Supporting inclusive growth requires expanding economic opportunities. This includes engaging the private sector to create employment opportunities and supporting them to access markets for marginalised and excluded groups. Simultaneously, this requires extending the provision of basic and affordable utilities to these communities, ensuring they are resilient in the face of climate change and changes to livelihoods.
An Inclusive Growth approach considers why excluded communities such as women and girls, young people, the urban and rural poor and ethnic minorities are unable to access economic opportunities and receive basic utilities. Designing responses to these challenges of exclusion are complex, and reflect a variety of socio-economic conditions. In response, IMC employs a multi-disciplinary approach, applying innovative solutions to address these challenges.
We work in partnership with the private, public and third sector to pilot, test and scale solutions which reflects the needs of each community; supporting them to access economic opportunities and basic utilities and develop strategies for improving their livelihood.
Using a multi-disciplinary approach, IMC analyses the needs of the community and designs solutions that reflect their individual circumstances. Specifically, our approach includes:
Global: Development of CSI Toolkit in support of the Sustainable Agriculture and Farmer Livelihoods Programme, Private Client
Farmers who grow tobacco perceive the crop as an important component of their livelihoods helping them to achieve food, income and financial security for themselves and their families. To this end, a Private Client has engaged consultants at IMC Worldwide to develop a livelihoods programming toolkit, based on existing best practice, that can be adopted and applied to their livelihoods programming across the business in order to (i) better understand the livelihood issues being faced by farming households and communities, (ii) identify appropriate activities that could support more sustainable farming livelihood strategies, and (iii) disaggregate and target initiatives more effectively.
Nepal: Rural Access Programme (RAP), DfID
IMC designed and delivered the DFID financed Nepal Rural Access Programme (RAP) to increase access to market and social services for the rural poor and disadvantaged for the last 14 years through the RAP 1 and 2 programmes. Together these components have created more than 12 million days of employment (40% for women), provided over 2 million people with better access to markets, health and education facilities, and trained more than 30,000 people in new income generating skills and built 980 km of roads. The RAP model was scaled up to a third phase, adding bridges and maintenance components to the original design to support short-term job creation and market led economic development.

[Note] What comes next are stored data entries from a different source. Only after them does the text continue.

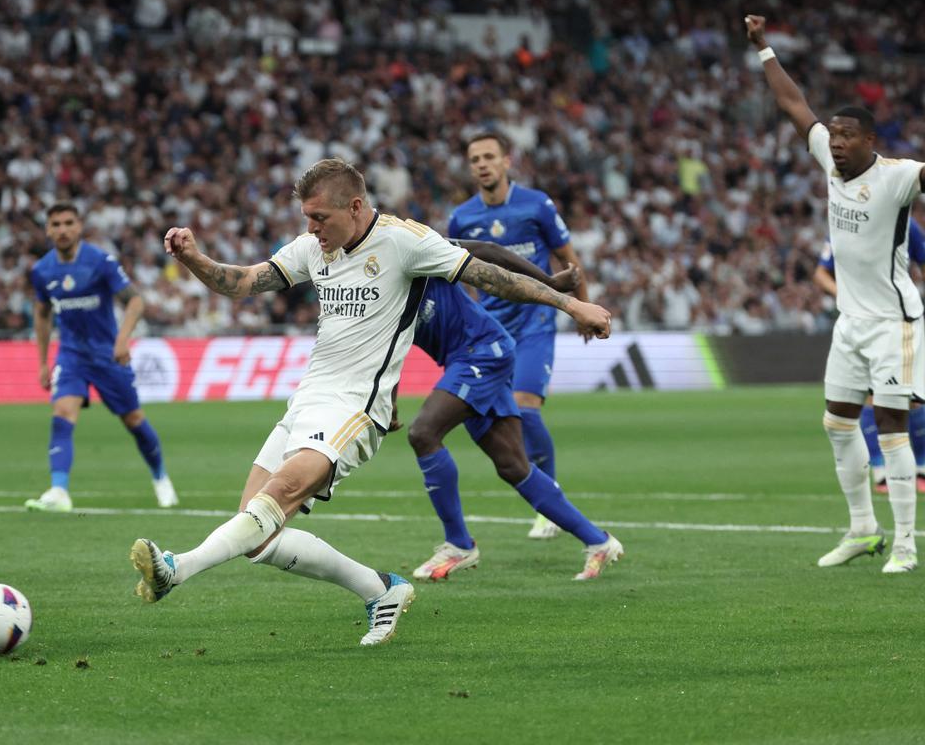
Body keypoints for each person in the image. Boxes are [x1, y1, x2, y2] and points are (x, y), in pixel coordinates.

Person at [130, 158, 612, 647]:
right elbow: (243, 282)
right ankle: (380, 589)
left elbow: (489, 273)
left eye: (320, 218)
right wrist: (194, 258)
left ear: (355, 207)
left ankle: (177, 568)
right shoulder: (313, 248)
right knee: (257, 536)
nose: (311, 228)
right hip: (307, 402)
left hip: (356, 408)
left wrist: (571, 304)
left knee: (275, 498)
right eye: (307, 218)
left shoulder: (404, 241)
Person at [748, 14, 923, 573]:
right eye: (836, 136)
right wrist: (763, 49)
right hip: (850, 323)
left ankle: (904, 545)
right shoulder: (828, 159)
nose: (838, 144)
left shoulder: (898, 177)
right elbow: (795, 105)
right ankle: (862, 530)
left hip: (893, 323)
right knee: (837, 423)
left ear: (871, 142)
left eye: (849, 137)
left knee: (891, 428)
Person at [400, 238, 622, 582]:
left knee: (423, 433)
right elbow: (385, 348)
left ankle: (458, 543)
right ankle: (599, 541)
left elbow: (486, 251)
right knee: (513, 466)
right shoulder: (368, 286)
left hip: (482, 350)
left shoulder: (405, 244)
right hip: (465, 359)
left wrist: (549, 282)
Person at [448, 132, 595, 541]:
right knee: (502, 422)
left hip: (535, 323)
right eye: (475, 157)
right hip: (493, 330)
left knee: (526, 411)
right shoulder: (461, 218)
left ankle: (551, 505)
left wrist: (583, 307)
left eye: (489, 156)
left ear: (506, 161)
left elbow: (569, 259)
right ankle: (547, 501)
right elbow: (461, 275)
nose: (482, 164)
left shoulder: (537, 204)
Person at [25, 202, 177, 512]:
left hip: (108, 356)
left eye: (69, 222)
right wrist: (43, 361)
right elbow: (41, 314)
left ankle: (161, 478)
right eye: (56, 224)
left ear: (79, 226)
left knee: (134, 420)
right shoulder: (41, 271)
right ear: (47, 230)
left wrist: (122, 340)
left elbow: (135, 301)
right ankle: (59, 490)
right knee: (62, 414)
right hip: (71, 357)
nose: (63, 229)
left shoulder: (101, 262)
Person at [814, 231, 925, 496]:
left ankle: (920, 468)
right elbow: (821, 273)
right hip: (859, 322)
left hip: (896, 318)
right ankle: (880, 472)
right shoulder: (844, 221)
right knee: (868, 398)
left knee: (913, 397)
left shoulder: (905, 221)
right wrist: (847, 296)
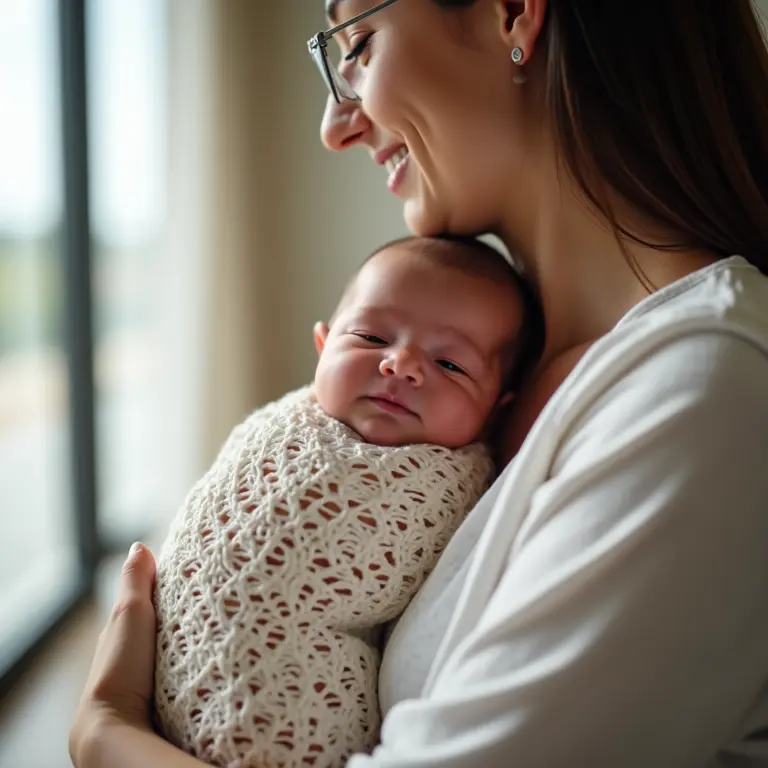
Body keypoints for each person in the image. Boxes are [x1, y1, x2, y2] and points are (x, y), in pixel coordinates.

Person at [70, 1, 768, 766]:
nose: (335, 127)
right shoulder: (490, 387)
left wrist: (107, 734)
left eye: (359, 44)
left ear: (513, 13)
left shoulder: (705, 393)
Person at [152, 234, 537, 767]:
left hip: (294, 729)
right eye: (371, 337)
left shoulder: (458, 485)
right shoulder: (284, 423)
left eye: (450, 365)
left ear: (496, 410)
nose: (401, 364)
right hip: (168, 680)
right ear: (323, 344)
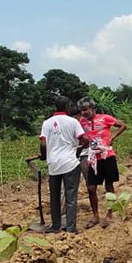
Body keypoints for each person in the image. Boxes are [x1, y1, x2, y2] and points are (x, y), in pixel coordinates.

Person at [40, 97, 89, 234]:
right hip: (70, 164)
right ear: (67, 106)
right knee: (71, 197)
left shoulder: (47, 123)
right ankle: (70, 228)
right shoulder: (73, 122)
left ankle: (55, 226)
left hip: (53, 165)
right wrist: (78, 150)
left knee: (54, 197)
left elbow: (43, 144)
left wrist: (44, 156)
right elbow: (85, 139)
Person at [77, 96, 128, 228]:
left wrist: (112, 136)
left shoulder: (105, 118)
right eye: (81, 110)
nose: (83, 112)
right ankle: (95, 216)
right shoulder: (82, 122)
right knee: (91, 187)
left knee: (109, 185)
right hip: (93, 158)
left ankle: (110, 213)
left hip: (107, 156)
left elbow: (123, 125)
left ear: (92, 108)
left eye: (85, 109)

Global: Ideas to Impact, DfID
IMC is leading the implementation of DfID’s global 5-year Innovation Prizes programme working in collaboration with Innocentive, GVEP, ITAD and IDS. The programme is launching a variety of innovation prizes designed to stimulate and incentivise research to develop and deploy technologies for low-income consumers that will improve poor people’s access to affordable clean energy, safe drinking water and resilience to climate change. In so doing, it will incentivise the involvement of the private sector and promote innovation that directly benefits low-income households.
South Asia, Africa: Connect to grow, DfID
Connect to Grow is a three year, £3.1m component with the purpose of brokering partnerships and implementing scalable pilot projects between Indian and developing country enterprises, to diffuse innovation in the Agri-Food and Health Sectors. The end goal is that of the pilot projects which are implemented, will result in scalable proofs of concept. This programme is the first of its kind, testing the potential for south-south transfer through cross-country partnerships.
IMC will develop a matchmaking platform, whereby established enterprises in India and enterprises in South Asia and Africa connect and access bespoke financial and technical assistance to support the creation of the partnership and implementation of the pilot venture. IMC will design, implement and manage this matchmaking platform-competitive grant fund hybrid, along with our core team of partners.
Caribbean: Accelerate Caribbean, World Bank, InfoDev
Accelerate Caribbean is a component of infoDev’s Entrepreneurship Program for Innovation in the Caribbean (EPIC). Accelerate Caribbean aims to increase capacity and performance of Caribbean business enablers to provide value added services for early-stage innovation-driven entrepreneurs. IMC and partners will support enablers via coaching, mentoring, action learning, awareness raising, and sharing knowledge on traditional and new models of business incubation and facilitating networking. The target beneficiaries of the project are business incubators, accelerators, innovation centres and hubs, government schemes, private sector innovation challenges, and others, referred to as “business enablers” opportunities.